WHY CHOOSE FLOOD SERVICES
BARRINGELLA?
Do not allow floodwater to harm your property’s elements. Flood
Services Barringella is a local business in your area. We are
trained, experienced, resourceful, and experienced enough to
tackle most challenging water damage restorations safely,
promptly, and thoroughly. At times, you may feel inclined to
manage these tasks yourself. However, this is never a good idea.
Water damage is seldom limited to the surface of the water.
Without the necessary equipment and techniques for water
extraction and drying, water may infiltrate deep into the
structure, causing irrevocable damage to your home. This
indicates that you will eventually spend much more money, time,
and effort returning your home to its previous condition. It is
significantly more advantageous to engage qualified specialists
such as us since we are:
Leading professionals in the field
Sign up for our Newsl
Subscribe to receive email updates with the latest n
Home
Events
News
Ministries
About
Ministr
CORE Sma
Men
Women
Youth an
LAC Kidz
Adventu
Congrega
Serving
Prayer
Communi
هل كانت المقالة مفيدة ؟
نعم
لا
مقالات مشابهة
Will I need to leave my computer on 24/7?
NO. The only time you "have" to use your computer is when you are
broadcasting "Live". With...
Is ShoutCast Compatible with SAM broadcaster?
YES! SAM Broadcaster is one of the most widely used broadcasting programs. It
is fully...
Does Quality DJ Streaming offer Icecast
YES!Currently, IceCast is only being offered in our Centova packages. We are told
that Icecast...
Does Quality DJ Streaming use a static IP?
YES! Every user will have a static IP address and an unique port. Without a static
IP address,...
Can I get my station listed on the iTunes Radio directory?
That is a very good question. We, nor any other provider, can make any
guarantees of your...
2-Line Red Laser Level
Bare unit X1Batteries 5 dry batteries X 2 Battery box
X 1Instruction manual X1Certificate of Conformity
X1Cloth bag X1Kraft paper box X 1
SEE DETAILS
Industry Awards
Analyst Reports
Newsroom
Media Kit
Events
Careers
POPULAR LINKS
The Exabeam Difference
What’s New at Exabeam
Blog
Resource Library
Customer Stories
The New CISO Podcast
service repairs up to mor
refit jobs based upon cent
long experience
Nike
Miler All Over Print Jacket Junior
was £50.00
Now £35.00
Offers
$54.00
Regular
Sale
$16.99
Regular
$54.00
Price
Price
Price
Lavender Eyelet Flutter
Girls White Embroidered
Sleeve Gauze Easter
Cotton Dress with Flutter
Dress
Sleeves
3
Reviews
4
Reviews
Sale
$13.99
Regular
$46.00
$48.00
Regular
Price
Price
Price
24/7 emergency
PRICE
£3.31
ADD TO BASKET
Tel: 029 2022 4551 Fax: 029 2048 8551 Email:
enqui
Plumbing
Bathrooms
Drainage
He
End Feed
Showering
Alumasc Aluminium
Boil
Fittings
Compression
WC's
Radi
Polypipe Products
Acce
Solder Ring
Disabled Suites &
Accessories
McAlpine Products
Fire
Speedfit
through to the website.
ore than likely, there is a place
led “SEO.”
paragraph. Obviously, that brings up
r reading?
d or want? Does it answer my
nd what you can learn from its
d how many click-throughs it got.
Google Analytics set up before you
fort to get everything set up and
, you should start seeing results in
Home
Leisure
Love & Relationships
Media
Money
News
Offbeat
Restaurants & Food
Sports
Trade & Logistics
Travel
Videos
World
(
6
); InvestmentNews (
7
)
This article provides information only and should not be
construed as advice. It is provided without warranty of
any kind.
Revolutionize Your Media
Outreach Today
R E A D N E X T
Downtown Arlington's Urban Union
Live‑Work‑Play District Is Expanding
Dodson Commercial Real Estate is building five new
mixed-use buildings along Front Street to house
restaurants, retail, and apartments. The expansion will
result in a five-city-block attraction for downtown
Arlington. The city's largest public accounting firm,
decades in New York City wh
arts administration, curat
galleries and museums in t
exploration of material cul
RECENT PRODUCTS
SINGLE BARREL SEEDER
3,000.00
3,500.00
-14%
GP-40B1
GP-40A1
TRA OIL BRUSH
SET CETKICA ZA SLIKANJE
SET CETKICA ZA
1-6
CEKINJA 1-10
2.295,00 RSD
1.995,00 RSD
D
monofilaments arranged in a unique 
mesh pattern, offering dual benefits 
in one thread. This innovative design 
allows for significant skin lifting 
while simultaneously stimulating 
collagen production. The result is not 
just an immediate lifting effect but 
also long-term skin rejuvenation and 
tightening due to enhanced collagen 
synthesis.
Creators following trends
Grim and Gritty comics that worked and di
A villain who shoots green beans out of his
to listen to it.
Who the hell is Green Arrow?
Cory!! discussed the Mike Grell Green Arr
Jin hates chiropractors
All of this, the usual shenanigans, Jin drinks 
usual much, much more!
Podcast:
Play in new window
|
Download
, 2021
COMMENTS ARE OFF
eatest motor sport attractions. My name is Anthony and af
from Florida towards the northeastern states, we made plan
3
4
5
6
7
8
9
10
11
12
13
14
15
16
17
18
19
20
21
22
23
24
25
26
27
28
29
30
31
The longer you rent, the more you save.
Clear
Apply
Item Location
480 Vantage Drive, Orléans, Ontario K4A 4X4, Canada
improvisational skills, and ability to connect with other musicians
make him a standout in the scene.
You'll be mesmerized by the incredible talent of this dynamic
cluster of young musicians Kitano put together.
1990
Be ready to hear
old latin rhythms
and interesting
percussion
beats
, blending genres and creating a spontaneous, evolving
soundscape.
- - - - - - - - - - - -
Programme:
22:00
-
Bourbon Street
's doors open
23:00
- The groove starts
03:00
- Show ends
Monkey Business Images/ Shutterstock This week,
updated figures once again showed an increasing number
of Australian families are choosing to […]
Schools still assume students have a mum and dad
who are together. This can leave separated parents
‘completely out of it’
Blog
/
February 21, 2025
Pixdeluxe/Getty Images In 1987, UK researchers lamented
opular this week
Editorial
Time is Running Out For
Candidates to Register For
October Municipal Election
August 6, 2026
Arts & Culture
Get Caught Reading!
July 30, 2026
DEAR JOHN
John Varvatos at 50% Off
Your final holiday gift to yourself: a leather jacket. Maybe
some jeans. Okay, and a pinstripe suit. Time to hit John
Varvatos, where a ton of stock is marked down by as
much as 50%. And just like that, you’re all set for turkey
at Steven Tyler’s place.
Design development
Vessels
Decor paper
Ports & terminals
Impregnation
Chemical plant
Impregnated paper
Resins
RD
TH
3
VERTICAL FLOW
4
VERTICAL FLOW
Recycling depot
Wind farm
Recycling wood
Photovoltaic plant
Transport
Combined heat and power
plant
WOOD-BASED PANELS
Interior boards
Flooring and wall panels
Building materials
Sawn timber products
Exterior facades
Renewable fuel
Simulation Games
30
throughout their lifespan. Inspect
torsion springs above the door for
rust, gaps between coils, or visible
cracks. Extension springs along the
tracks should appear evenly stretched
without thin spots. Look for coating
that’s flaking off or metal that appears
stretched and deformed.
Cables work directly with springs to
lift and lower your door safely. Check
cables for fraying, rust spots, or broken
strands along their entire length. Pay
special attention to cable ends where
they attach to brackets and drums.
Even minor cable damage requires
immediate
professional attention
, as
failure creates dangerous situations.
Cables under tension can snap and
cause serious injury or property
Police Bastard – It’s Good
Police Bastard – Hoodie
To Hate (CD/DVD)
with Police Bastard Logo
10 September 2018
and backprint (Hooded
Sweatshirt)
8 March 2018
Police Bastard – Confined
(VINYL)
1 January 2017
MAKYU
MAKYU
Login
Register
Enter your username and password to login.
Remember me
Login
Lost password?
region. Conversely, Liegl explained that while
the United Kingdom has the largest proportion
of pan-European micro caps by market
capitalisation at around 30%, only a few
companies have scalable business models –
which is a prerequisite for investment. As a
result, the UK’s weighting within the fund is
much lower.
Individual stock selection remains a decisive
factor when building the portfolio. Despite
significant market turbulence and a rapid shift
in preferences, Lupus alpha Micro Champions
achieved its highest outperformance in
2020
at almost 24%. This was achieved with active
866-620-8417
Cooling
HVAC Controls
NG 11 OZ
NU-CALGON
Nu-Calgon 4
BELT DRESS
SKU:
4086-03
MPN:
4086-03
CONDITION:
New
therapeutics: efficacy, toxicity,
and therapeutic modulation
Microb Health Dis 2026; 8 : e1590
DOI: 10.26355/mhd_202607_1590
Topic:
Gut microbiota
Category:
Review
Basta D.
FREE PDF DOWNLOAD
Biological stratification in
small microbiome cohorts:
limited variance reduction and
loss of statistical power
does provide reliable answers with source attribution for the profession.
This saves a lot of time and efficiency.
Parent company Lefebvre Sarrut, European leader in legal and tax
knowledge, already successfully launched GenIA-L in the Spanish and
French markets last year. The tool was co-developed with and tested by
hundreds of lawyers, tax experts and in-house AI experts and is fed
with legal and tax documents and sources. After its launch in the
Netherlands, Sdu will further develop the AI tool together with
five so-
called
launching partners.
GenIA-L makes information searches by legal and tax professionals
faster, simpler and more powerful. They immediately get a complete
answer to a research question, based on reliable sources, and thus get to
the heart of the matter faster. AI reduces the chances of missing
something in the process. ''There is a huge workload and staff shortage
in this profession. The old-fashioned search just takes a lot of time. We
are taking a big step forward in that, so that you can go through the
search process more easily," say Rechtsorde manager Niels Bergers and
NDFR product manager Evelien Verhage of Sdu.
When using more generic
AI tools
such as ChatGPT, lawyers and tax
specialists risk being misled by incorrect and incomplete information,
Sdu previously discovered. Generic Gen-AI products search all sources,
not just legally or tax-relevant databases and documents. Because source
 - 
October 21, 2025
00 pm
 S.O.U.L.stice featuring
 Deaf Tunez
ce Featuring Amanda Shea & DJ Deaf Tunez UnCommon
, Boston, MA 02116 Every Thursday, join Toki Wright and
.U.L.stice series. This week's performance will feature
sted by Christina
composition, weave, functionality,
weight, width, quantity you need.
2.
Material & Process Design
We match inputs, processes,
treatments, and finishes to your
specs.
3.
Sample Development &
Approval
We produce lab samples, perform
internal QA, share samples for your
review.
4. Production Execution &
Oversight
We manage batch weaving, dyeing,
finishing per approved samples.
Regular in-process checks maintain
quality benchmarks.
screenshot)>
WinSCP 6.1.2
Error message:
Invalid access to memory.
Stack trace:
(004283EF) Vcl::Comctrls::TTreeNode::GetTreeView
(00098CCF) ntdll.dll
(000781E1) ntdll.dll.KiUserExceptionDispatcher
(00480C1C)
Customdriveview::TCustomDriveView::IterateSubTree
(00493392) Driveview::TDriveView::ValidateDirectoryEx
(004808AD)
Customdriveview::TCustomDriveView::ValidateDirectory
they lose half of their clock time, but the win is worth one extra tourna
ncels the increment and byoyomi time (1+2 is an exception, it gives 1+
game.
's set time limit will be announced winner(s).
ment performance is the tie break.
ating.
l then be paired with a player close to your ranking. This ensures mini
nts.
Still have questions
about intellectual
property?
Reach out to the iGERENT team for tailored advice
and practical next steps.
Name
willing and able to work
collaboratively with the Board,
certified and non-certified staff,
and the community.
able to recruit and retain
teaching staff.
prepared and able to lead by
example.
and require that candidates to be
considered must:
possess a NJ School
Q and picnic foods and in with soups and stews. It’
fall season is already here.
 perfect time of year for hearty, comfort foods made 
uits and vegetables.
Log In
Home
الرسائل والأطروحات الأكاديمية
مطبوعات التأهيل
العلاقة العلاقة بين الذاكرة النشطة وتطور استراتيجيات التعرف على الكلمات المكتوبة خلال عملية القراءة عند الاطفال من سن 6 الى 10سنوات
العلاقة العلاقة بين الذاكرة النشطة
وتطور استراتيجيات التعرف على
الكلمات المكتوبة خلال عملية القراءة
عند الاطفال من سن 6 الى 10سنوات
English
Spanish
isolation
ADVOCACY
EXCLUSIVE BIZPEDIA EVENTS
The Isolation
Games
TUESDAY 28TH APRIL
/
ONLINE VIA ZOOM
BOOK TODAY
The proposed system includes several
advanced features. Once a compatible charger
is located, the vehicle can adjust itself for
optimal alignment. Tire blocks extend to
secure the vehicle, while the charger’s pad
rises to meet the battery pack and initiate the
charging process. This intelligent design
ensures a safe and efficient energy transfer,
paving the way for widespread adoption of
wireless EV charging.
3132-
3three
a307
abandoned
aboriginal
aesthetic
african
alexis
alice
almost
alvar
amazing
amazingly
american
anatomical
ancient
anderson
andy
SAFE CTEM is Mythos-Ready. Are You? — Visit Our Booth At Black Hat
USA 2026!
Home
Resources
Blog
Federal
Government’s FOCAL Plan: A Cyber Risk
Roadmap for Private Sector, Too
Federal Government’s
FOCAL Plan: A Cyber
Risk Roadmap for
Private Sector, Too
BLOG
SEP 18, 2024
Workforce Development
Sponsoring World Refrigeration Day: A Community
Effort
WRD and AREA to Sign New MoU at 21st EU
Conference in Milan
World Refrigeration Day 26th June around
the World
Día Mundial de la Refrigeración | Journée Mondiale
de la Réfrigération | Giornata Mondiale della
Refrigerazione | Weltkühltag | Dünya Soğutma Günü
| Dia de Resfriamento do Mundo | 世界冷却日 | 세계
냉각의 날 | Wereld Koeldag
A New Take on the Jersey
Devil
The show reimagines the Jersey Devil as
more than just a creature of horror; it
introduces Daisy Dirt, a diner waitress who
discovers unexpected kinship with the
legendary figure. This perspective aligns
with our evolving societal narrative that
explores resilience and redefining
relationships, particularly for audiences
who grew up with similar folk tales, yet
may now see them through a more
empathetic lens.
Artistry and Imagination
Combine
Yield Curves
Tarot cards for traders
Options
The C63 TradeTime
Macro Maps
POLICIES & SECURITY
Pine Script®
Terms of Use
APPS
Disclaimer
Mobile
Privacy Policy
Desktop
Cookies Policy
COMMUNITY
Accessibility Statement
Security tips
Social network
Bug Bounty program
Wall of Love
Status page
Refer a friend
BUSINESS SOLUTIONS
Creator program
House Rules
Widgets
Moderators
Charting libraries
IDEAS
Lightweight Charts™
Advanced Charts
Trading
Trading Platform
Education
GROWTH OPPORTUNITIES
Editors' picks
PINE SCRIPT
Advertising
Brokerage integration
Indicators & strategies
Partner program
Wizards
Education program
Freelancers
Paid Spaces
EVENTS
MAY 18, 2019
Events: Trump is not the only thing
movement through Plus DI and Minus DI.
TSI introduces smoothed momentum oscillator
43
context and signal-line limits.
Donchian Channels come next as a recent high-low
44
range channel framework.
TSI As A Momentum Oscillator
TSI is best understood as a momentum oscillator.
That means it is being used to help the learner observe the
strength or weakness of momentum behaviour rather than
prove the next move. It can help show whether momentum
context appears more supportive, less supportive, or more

▶ **YOUR GOAL**
Change "local business" to "family business" in the lines from the first one down through the line containing "manage these tasks", and give those lines back with nothing else altered.

▶ **ANSWER TO THE EXERCISE**
WHY CHOOSE FLOOD SERVICES
BARRINGELLA?
Do not allow floodwater to harm your property’s elements. Flood
Services Barringella is a family business in your area. We are
trained, experienced, resourceful, and experienced enough to
tackle most challenging water damage restorations safely,
promptly, and thoroughly. At times, you may feel inclined to
manage these tasks yourself. However, this is never a good idea.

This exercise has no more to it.